PROBLEM DESCRIPTION
Copy each line from the records below in which the word "down" is found.
Segment Start: LISTED RECORDS
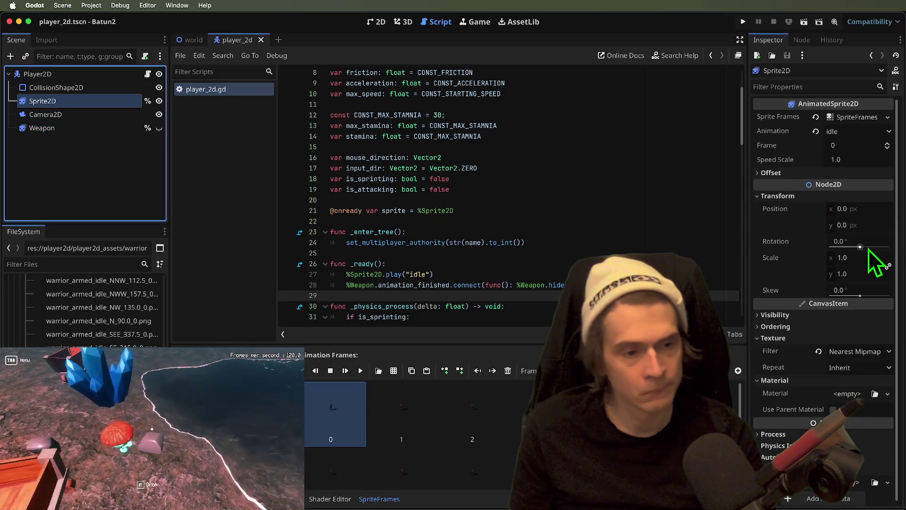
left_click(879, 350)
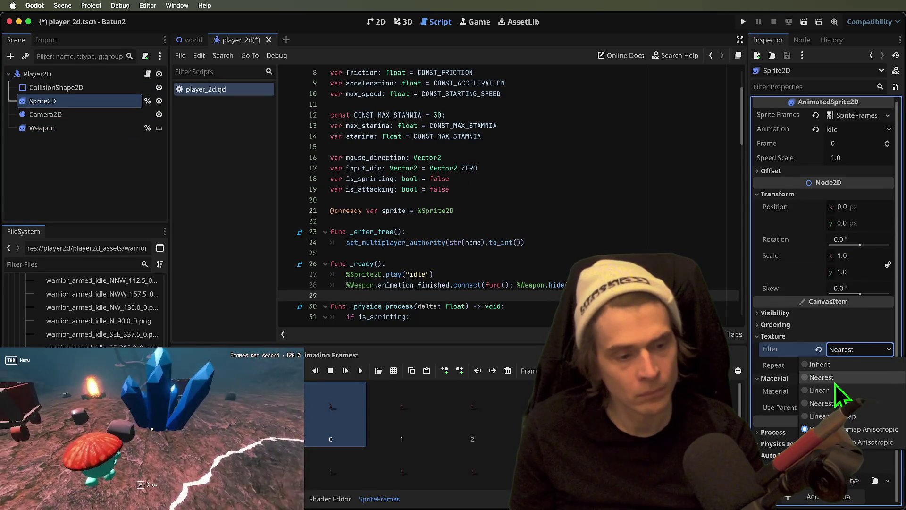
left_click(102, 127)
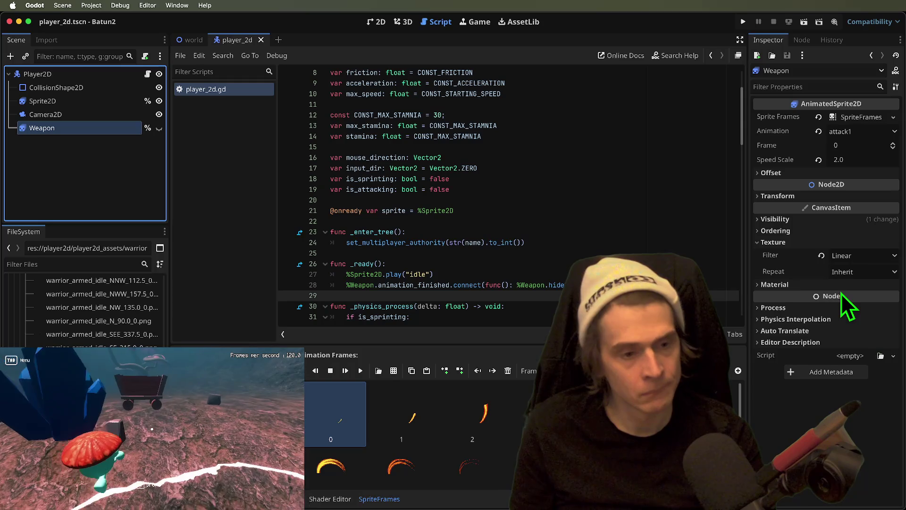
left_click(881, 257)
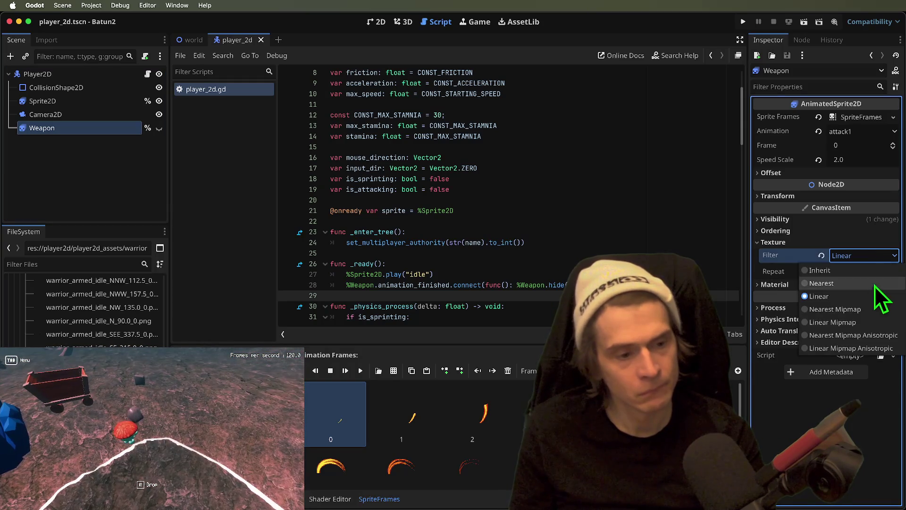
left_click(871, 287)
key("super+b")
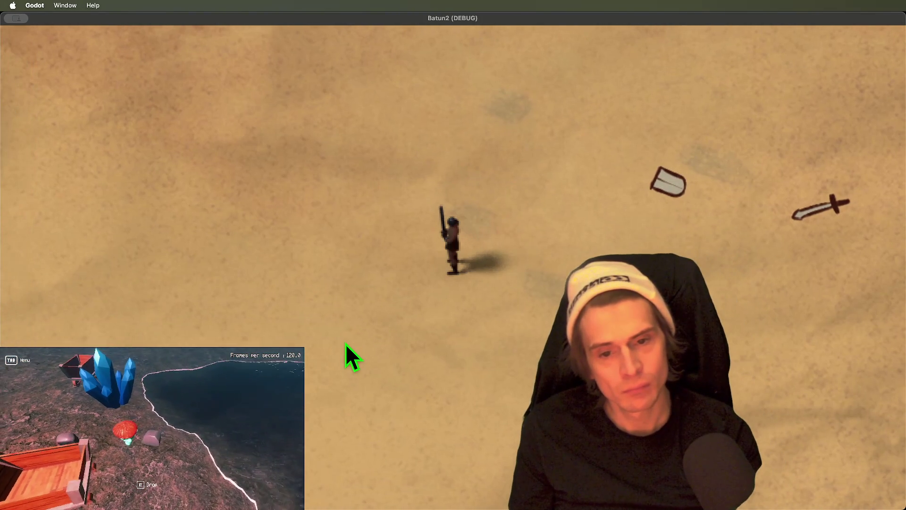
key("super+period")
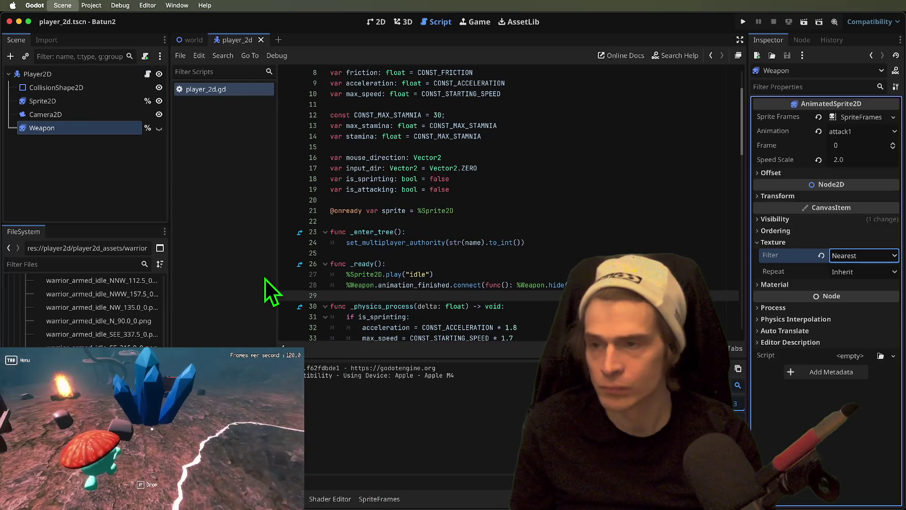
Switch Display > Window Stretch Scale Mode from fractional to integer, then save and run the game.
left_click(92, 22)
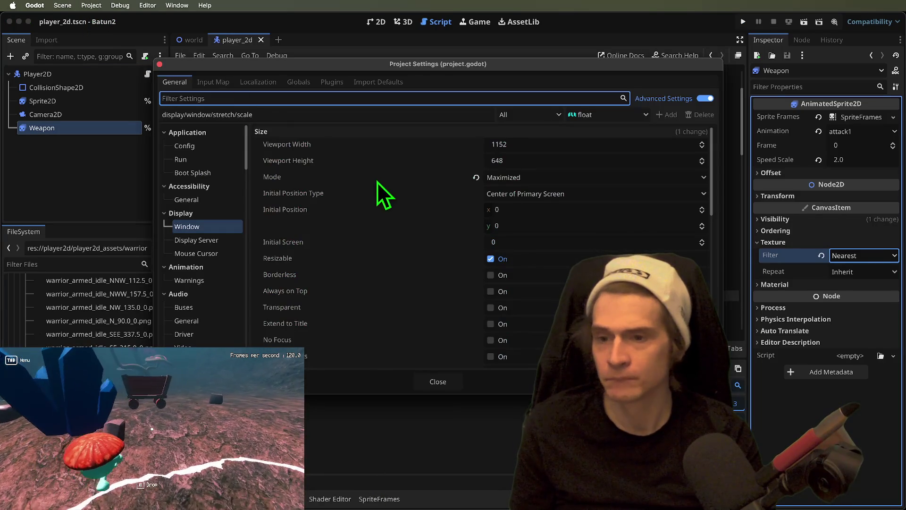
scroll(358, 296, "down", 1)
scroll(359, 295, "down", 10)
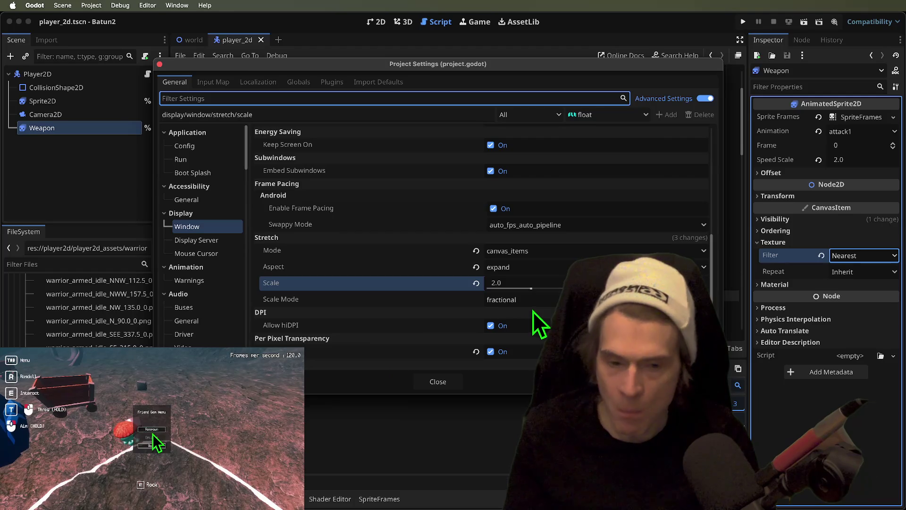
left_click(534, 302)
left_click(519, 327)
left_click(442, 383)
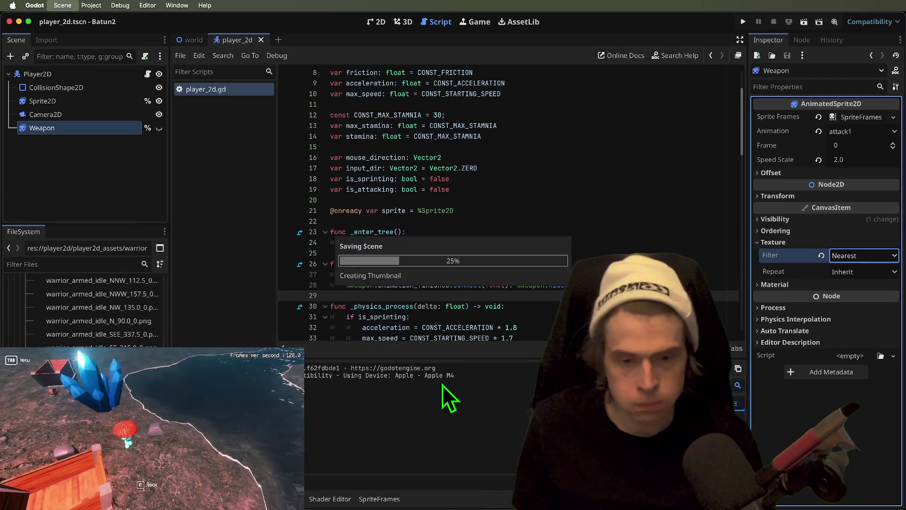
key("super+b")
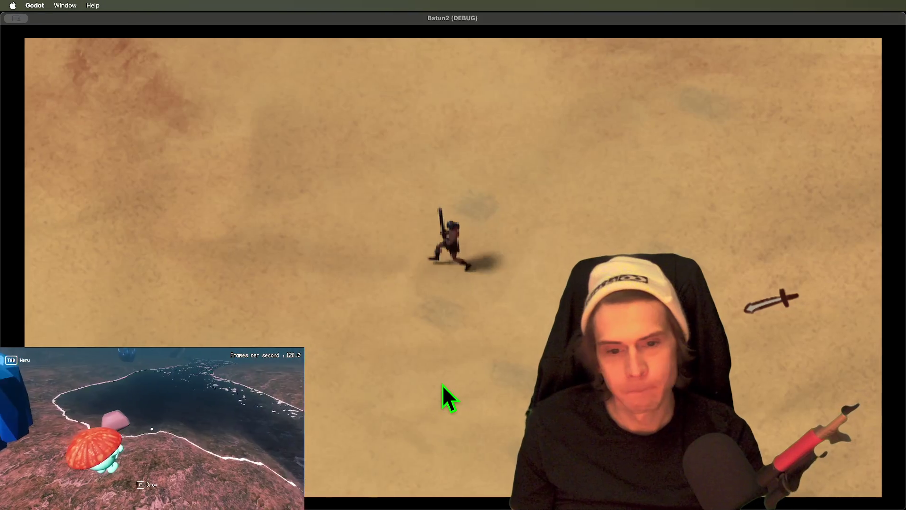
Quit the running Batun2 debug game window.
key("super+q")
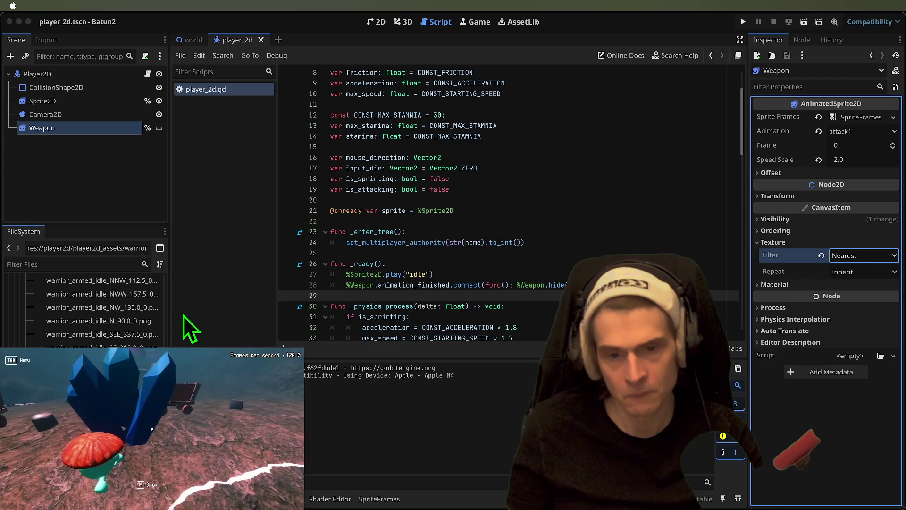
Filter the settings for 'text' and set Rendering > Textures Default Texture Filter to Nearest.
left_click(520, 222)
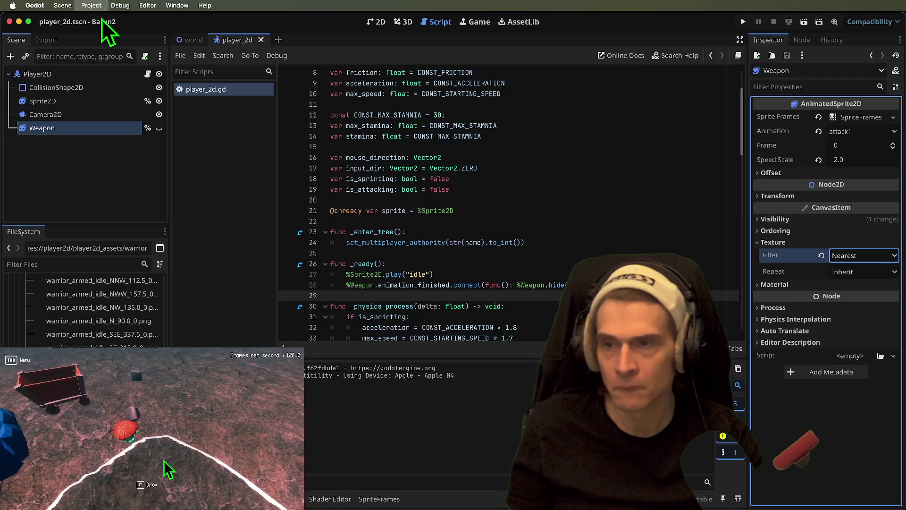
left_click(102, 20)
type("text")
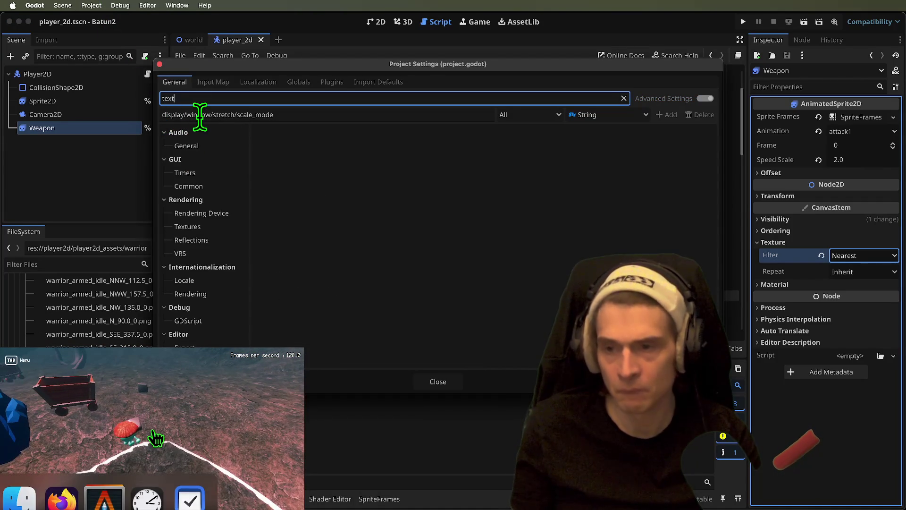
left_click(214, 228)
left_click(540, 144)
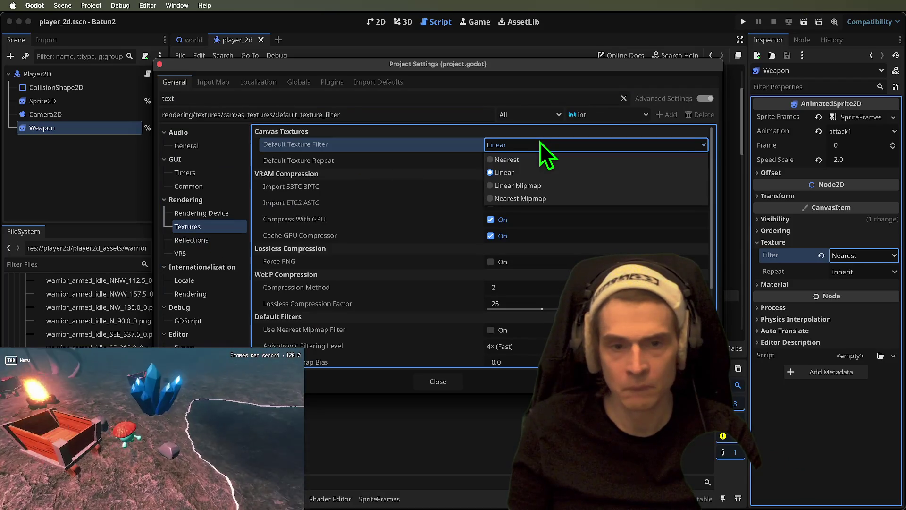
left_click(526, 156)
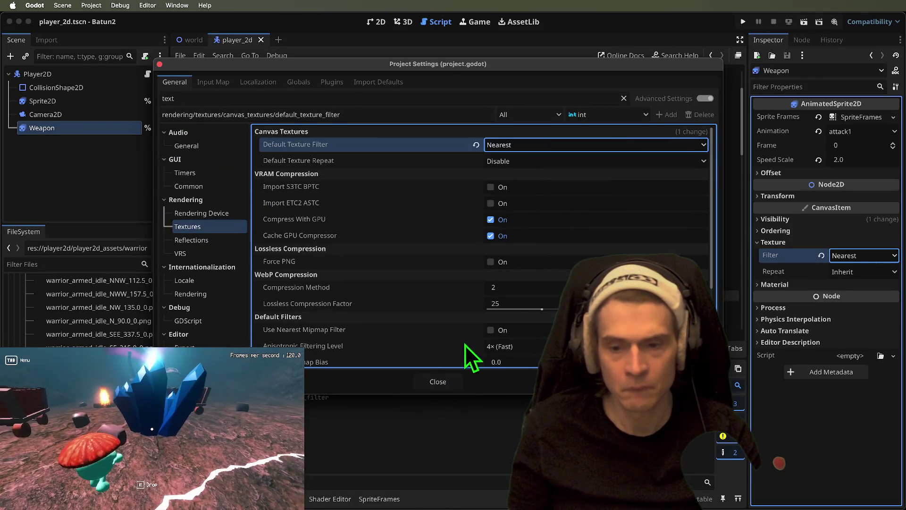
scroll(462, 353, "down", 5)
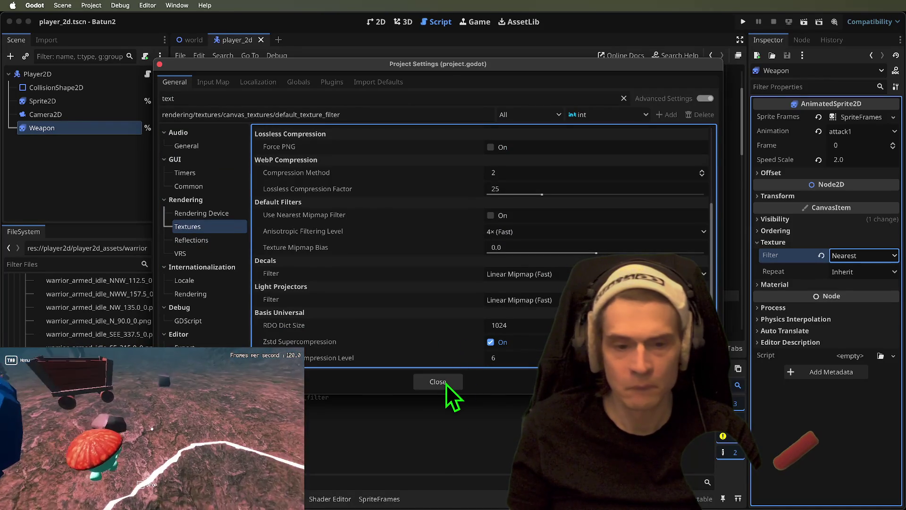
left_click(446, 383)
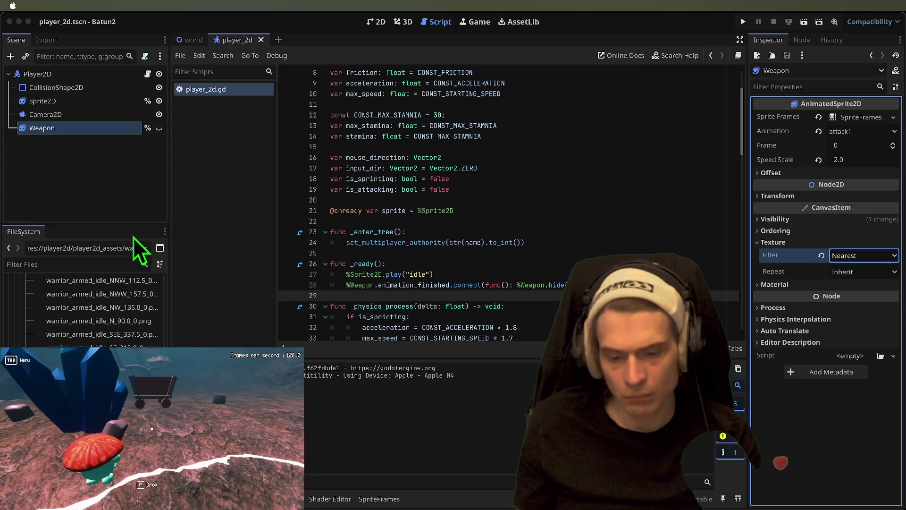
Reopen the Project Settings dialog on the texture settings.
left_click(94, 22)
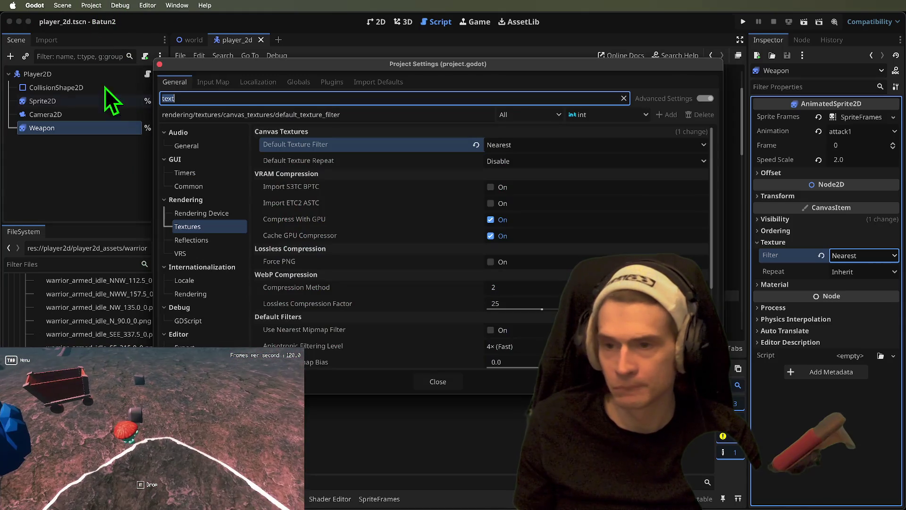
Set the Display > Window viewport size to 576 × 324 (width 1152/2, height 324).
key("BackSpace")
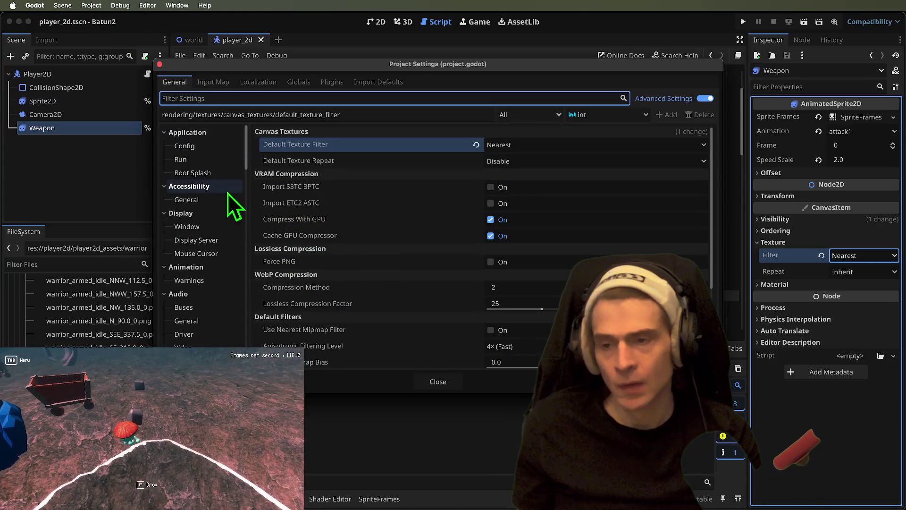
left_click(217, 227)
Segment End: LISTED RECORDS
ANSWER BOX
scroll(358, 296, "down", 1)
scroll(359, 295, "down", 10)
scroll(462, 353, "down", 5)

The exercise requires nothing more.